Thankfully my son scooped out his own pumpkin this year, and after I transferred the pattern, he did all of the carving. My daughter, though, is seven, and she didn’t do much with her pumpkin. When I tried to show her how to scoop it out, she complained, “But it’s slimy!”

I said, “I know it’s slimy. Roll your sleeves up, get your hands in there and scoop out those guts.”

She said, “Eww! Dad, I can’t! I’m a girl!” She eventually tried to do it, but it was a poor effort. I think it may be time to send my little girl back to the farm to get some dirt under her nails.

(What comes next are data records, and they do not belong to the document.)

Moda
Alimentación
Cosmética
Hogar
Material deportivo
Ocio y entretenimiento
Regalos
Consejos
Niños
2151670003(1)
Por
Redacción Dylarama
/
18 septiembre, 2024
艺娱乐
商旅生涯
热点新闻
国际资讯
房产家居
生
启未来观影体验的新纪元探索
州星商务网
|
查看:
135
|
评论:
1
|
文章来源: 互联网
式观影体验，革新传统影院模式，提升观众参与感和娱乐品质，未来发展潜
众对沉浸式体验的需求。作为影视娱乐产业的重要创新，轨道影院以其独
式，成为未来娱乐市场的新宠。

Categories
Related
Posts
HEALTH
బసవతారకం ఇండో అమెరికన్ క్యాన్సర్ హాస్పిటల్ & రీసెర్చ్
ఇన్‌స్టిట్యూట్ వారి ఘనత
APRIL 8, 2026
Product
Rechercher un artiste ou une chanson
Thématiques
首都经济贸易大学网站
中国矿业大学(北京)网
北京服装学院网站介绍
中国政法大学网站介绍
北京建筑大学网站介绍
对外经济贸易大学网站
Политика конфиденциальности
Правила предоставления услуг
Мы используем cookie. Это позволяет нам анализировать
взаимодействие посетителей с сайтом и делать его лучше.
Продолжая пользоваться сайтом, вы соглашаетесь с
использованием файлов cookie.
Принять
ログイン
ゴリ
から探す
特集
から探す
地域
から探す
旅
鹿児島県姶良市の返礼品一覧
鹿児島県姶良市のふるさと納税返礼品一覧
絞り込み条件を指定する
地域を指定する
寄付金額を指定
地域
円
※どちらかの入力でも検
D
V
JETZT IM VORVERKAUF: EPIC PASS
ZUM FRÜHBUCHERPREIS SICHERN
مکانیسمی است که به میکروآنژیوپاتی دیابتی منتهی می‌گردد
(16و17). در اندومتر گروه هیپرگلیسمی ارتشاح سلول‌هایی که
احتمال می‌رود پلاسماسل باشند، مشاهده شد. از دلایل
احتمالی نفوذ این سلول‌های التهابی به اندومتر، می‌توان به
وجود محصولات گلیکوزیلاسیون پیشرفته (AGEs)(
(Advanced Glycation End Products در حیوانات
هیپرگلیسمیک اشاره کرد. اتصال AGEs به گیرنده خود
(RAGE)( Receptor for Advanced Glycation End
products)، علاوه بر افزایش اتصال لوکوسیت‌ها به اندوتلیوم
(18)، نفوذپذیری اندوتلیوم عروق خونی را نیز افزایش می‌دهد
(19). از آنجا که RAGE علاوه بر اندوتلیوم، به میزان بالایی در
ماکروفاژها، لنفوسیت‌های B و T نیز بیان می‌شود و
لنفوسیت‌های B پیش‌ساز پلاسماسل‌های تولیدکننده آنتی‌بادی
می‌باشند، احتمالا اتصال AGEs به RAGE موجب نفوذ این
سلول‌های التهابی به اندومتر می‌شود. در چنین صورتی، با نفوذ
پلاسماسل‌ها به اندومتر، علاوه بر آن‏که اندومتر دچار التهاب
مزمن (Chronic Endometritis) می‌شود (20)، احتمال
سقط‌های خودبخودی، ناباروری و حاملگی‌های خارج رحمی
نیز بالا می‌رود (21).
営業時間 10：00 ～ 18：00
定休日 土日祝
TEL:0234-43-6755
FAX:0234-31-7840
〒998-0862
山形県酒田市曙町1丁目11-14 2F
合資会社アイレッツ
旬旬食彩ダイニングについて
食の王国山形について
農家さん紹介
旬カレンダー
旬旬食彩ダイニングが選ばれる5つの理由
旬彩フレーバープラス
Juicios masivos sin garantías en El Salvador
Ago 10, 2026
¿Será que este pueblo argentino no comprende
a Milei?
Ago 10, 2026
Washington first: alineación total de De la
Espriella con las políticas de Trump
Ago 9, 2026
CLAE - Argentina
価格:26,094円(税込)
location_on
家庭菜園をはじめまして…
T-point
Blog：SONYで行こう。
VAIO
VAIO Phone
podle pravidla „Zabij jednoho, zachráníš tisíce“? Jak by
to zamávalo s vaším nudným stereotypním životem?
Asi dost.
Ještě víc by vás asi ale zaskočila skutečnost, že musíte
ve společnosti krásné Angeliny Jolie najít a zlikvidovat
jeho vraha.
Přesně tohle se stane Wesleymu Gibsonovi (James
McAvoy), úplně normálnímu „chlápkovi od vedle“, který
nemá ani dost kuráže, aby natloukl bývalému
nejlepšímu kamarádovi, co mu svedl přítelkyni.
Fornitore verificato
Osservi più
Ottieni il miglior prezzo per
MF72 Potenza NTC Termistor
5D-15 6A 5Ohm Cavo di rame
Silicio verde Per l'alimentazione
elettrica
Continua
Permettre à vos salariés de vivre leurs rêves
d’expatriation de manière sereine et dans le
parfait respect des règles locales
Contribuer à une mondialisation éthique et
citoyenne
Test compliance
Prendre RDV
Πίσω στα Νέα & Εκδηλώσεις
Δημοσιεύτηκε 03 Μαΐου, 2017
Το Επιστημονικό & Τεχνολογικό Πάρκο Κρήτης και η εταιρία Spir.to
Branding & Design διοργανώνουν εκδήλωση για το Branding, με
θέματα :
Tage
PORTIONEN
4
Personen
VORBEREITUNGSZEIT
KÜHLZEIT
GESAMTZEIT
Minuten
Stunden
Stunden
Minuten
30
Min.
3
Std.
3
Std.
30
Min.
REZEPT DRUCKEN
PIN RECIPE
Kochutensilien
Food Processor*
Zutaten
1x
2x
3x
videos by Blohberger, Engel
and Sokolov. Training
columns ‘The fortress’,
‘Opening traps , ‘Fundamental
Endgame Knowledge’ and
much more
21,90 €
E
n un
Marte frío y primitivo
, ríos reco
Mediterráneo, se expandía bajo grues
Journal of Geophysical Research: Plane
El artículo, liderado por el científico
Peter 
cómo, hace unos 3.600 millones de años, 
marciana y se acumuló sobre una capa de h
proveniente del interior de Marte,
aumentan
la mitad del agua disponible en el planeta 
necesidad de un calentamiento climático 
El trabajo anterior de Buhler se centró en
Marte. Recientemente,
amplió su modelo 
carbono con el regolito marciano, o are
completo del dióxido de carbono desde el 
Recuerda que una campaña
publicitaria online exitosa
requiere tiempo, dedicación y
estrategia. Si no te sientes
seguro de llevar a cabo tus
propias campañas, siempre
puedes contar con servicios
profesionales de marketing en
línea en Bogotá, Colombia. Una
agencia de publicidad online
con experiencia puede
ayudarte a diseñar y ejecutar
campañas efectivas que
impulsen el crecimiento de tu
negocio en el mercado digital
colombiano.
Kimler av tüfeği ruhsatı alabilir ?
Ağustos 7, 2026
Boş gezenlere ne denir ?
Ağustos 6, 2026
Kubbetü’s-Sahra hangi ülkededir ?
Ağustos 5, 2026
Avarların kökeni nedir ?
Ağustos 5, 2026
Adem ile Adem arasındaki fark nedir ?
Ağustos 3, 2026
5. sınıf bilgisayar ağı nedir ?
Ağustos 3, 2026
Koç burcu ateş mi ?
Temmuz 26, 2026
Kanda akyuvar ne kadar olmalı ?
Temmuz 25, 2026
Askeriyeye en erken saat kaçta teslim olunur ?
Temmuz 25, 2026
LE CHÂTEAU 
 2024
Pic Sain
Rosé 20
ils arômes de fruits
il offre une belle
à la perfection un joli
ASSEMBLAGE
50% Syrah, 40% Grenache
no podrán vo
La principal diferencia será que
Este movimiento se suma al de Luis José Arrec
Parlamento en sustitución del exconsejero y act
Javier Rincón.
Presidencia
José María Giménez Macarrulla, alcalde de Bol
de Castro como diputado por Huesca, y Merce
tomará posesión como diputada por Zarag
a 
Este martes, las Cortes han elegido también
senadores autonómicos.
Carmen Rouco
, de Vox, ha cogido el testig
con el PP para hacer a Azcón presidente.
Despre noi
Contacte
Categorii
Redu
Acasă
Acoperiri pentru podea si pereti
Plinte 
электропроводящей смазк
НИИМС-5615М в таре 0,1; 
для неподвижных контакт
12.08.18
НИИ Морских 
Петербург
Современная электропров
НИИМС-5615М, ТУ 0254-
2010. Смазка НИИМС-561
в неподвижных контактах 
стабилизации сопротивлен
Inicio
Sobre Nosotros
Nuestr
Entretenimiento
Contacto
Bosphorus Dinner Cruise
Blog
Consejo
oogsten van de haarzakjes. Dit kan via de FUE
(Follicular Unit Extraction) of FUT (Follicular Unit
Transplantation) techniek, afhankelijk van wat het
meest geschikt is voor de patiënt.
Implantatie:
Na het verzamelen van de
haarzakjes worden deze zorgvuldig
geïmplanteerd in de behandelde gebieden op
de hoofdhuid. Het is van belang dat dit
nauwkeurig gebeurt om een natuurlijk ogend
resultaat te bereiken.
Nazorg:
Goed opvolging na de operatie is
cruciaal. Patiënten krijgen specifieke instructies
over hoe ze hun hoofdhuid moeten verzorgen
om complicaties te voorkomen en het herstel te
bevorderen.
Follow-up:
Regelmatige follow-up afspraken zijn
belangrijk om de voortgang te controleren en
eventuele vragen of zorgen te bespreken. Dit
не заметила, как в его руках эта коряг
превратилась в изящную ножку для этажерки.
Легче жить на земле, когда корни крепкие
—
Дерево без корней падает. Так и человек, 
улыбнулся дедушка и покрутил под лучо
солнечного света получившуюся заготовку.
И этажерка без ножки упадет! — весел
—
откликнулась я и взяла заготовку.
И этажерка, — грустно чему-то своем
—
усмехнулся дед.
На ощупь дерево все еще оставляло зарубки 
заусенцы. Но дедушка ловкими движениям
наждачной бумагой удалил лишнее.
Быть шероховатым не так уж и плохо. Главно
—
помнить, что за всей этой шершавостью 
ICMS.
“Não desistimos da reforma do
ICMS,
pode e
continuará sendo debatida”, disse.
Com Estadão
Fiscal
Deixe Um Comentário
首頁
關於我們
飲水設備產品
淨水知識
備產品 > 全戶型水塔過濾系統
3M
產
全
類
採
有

At the end of the day, my kids were happy, and I remembered what we were actually doing. We were decorating food. We were carving a vegetable. We were taking a piece of produce that was grown on a farm and carving it to celebrate a holiday.

I did a little research online, and while there are lots of different theories about the origins of Halloween, many scholars think a Christian holiday became influenced by a pagan holiday known as Samhain, which in Old Irish, means “summer’s end.” It was a celebration of the end of harvest and the coming of winter. It was a holiday to signal a change in seasons and the end of one part of an agricultural cycle. There were feasts and traditions that revolved around the harvest and preparing to survive winter.

Here we are, centuries later, and kids all across our country are carving pumpkins in celebration of what began as an agricultural ritual. Rural kids, city kids and kids in the suburbs all take part. Some basic traditions that our ancestors followed when everyone lived much closer to the land have survived through countless years. They’ve been altered in many ways, and they’ve certainly been commercialized, but today, little kids here in town are doing some of the same things villagers in cold, harsh medieval Europe did to celebrate the fact that they had worked hard and gathered enough food to survive the winter. Their neighbors will give away candy, give away food, signifying that they have more than is necessary for them to survive. It is a celebration of a bountiful harvest.

The holiday is often demonized by some religious groups, but I wonder if today’s children were to embrace the agricultural origins of Halloween, would we have more enlightened farm policy tomorrow?